──────── Vorliegender Text ────────

Context XXI » Print » Jahrgang 1999 » Heft 6/1999
Ludmilla Krenz
Tschetschenien

Föderalisten contra Sezessionisten

In den Darstellungen zum Krieg in der Kaukasusrepublik bleibt die aktive Rolle Tschetscheniens weitgehend ausgeblendet.

Der Tschetschenienkrieg hat die Schlagzeilen der letzten Wochen beherrscht. Kaum jemand scheint sich jedoch die Mühe zu machen, unter die Oberfläche des Konflikts vorzudringen. So entsteht der Eindruck von einem passiven Westen, der unter Hinweis auf Atomwaffen und die nach wie vor vorhandene Machtstellung Rußlands jede Art von Intervention von sich weist, und eines unter dem Vorwand der Terrorbekämpfung brutal einen Teil des eigenen Landes angreifenden Rußlands. Die Rolle Tschetscheniens kommt kaum zur Sprache — es ist auf ein Opfer reduziert und wird als Akteur ausgeblendet. Allenfalls kennt man noch den Präsidenten und eben Bilder von vielen anonymen Flüchtlingen — die wenigen, die die Zensur passieren.

────────

| Aufgaben zur Übung |
1 > Wiederholen Sie wortgetreu die Stelle aus dem Text über Tschetschenien, die mit „Föderalisten contra Sezessionisten“ beginnt und mit „die Zensur passieren.“ endet, beide eingeschlossen.
2 > Beantworten Sie anhand des Textes über Tschetschenien kurz die folgenden Fragen:
(a) Was hat die Schlagzeilen der letzten Wochen beherrscht?
(b) Worauf verweist der Westen, wenn er jede Art von Intervention von sich weist?
(c) Wen kennt man zur Rolle Tschetscheniens allenfalls noch, außer Bildern von Flüchtlingen?
3 > Erklären Sie in ein bis drei Sätzen, worauf der Text über Tschetschenien den Eindruck eines passiven Westens und eines angreifenden Rußlands zurückführt.

──────── Gezeigtes Material ────────

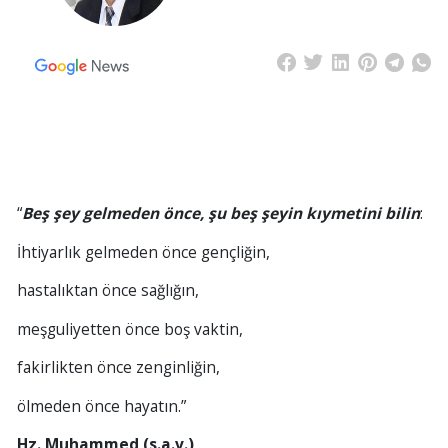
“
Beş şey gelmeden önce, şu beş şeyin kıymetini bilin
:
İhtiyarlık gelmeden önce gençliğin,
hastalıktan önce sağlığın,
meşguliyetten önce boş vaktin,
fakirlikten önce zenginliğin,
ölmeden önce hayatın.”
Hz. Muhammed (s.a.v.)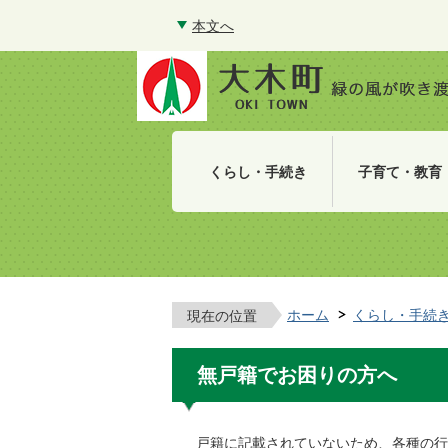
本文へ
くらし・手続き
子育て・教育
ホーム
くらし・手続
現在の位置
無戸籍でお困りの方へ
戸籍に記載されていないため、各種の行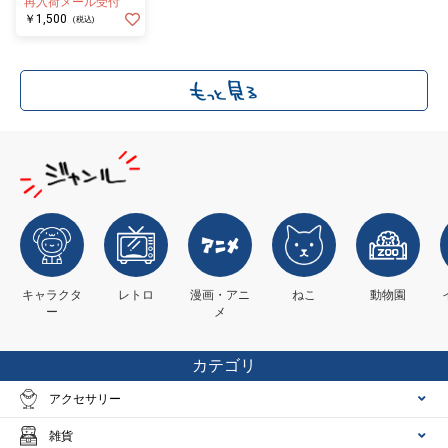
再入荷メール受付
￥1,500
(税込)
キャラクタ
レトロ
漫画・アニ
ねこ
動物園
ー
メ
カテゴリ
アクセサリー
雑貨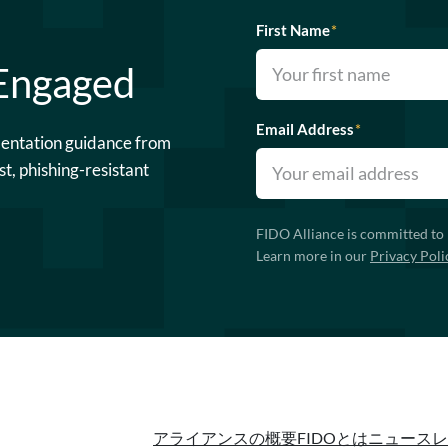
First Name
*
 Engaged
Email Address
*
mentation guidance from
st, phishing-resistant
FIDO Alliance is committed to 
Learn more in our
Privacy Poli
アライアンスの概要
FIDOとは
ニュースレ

────────

| Antworten je Aufgabe |
1 >
Föderalisten contra Sezessionisten

In den Darstellungen zum Krieg in der Kaukasusrepublik bleibt die aktive Rolle Tschetscheniens weitgehend ausgeblendet.

Der Tschetschenienkrieg hat die Schlagzeilen der letzten Wochen beherrscht. Kaum jemand scheint sich jedoch die Mühe zu machen, unter die Oberfläche des Konflikts vorzudringen. So entsteht der Eindruck von einem passiven Westen, der unter Hinweis auf Atomwaffen und die nach wie vor vorhandene Machtstellung Rußlands jede Art von Intervention von sich weist, und eines unter dem Vorwand der Terrorbekämpfung brutal einen Teil des eigenen Landes angreifenden Rußlands. Die Rolle Tschetscheniens kommt kaum zur Sprache — es ist auf ein Opfer reduziert und wird als Akteur ausgeblendet. Allenfalls kennt man noch den Präsidenten und eben Bilder von vielen anonymen Flüchtlingen — die wenigen, die die Zensur passieren.

2 >
(a) Der Tschetschenienkrieg.
(b) Auf Atomwaffen und die nach wie vor vorhandene Machtstellung Rußlands.
(c) Den Präsidenten.

3 > Der Eindruck entsteht, weil sich kaum jemand die Mühe macht, unter die Oberfläche des Konflikts vorzudringen.